At least 22 Shiite Huthi rebels were killed Monday in an air strike by pro-government Arab coalition warplanes as well as clashes in western Yemen, officials said.
The strike on a military base in the city of Bajil, northeast of provincial capital Hodeida on the Red Sea, killed 16 rebels, said a medical official and a military source.
The raid by warplanes from the Saudi-led Arab coalition wounded 23 others, the sources in Hodeida said.
To the south, clashes between the rebels and loyalists near the city of Mokha left six insurgents dead, according to the same sources who said their bodies were taken to a morgue in Hodeida.
Troops loyal to President Abedrabbo Mansour Hadi took Mokha on February 10 and announced they aimed to push north and take the country’s main Red Sea port of Hodeida next.
Allied with forces loyal to former president Ali Abdullah Saleh, the Iran-backed Huthis control most of Yemen’s 450-kilometre (280-mile) Red Sea coast, the capital Sanaa and much of the northern highlands.
The Arab coalition mounted a military campaign against the rebels in March 2015 when insurgents closed in on Hadi in his refuge in the southern city of Aden.
More than 7,500 people have been killed in the conflict since then, according to the United Nations.
_____
#### Try it
Reproduce the part of the Yemen air strike report from "The strike on" up to and including "morgue in Hodeida.". Rely only on the text.

#### Data for review
_____
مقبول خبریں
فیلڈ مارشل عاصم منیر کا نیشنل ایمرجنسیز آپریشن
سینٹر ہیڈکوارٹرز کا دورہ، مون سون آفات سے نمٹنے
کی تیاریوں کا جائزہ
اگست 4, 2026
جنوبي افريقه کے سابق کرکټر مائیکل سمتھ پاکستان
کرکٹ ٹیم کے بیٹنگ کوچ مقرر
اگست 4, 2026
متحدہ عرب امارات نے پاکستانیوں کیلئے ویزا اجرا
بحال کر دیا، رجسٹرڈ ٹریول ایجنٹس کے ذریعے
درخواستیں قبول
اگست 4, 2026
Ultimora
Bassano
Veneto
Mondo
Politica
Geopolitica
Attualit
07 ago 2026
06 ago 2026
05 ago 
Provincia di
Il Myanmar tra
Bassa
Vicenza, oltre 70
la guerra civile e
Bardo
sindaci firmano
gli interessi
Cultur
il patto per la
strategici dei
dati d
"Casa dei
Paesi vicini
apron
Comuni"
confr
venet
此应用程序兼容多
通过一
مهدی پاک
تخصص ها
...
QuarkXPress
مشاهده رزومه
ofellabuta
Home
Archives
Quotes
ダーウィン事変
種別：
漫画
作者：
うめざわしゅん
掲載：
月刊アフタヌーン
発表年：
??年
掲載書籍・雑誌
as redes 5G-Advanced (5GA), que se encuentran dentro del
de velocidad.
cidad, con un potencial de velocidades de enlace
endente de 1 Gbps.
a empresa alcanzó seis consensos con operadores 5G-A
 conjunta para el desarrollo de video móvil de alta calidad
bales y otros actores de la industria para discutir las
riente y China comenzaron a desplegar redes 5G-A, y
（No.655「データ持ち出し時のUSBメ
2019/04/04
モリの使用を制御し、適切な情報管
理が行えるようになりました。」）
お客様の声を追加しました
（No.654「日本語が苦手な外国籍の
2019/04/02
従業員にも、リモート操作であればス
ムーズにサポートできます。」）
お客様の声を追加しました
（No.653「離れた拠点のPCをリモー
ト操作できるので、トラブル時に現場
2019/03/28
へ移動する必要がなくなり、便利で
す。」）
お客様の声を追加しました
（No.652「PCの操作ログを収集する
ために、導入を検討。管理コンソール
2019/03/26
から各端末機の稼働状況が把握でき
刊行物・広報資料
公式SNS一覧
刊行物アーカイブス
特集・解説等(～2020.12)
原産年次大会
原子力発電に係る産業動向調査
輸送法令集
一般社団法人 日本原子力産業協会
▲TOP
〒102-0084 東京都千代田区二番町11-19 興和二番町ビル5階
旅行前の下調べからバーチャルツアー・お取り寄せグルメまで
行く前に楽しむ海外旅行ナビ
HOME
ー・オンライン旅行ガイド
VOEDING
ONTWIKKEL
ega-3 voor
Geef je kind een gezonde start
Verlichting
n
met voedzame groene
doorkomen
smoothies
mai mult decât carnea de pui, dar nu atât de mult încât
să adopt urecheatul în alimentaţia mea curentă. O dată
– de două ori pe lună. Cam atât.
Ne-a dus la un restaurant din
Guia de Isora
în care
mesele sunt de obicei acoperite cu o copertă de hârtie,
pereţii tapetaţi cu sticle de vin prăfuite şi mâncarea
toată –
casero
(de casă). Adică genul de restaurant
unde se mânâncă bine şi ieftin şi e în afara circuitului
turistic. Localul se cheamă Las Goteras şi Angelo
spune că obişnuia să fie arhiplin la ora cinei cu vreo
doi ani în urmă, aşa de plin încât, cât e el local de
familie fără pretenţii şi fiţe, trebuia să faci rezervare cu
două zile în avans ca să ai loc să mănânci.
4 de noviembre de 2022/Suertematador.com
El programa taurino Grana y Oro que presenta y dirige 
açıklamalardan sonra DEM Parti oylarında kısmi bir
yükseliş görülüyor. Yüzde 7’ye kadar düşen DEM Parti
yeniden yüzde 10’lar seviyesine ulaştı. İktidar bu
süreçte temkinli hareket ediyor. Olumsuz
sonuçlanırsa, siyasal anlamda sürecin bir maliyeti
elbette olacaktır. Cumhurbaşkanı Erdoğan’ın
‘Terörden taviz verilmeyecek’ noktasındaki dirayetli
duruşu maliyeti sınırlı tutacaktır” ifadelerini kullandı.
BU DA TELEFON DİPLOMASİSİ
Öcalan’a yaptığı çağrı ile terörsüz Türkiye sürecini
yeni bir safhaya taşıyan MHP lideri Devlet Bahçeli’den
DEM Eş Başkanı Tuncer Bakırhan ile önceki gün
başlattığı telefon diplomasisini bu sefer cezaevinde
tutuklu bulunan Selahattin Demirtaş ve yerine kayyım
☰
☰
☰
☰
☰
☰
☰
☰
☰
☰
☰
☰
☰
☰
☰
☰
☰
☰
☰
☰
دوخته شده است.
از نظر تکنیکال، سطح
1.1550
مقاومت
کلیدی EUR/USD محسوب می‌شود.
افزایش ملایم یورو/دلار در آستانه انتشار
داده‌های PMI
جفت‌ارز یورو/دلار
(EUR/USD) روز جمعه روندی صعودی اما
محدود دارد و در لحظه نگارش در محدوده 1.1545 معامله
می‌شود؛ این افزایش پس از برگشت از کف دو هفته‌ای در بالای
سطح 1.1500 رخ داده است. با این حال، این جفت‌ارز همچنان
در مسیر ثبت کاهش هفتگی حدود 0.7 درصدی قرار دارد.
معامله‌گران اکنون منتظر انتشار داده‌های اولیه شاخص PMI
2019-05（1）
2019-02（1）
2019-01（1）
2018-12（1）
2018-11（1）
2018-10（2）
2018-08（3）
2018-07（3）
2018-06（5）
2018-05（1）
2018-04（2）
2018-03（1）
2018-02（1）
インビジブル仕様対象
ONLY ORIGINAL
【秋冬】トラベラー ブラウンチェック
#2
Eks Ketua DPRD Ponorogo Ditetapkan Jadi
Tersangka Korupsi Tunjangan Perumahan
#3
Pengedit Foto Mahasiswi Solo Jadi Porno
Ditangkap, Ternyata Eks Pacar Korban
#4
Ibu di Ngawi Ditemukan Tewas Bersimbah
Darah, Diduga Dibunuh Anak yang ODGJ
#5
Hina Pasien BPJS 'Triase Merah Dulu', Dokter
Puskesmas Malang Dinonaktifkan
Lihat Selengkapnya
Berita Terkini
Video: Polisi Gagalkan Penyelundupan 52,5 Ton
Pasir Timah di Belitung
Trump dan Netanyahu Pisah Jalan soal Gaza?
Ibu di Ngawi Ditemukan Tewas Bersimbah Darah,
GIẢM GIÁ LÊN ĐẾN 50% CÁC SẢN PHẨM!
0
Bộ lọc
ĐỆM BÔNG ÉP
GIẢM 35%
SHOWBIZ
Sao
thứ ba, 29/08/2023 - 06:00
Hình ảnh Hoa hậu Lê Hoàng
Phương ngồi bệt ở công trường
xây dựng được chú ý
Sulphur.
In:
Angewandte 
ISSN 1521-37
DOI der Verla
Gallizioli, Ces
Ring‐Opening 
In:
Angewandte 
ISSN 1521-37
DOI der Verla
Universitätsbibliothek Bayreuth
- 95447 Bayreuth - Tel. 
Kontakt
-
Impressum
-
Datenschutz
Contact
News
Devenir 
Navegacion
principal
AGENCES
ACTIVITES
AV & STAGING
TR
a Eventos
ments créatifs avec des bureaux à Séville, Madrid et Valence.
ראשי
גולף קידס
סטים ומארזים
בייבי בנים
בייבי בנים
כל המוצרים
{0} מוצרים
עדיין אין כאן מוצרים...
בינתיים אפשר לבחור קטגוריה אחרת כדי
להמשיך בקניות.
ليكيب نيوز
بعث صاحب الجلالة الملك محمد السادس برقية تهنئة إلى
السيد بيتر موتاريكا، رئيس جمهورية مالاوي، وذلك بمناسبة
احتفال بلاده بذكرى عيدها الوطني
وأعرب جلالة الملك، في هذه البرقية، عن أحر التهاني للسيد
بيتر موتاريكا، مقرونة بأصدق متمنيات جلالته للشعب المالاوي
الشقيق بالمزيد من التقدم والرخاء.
_____
#### Answer
The strike on a military base in the city of Bajil, northeast of provincial capital Hodeida on the Red Sea, killed 16 rebels, said a medical official and a military source.
The raid by warplanes from the Saudi-led Arab coalition wounded 23 others, the sources in Hodeida said.
To the south, clashes between the rebels and loyalists near the city of Mokha left six insurgents dead, according to the same sources who said their bodies were taken to a morgue in Hodeida.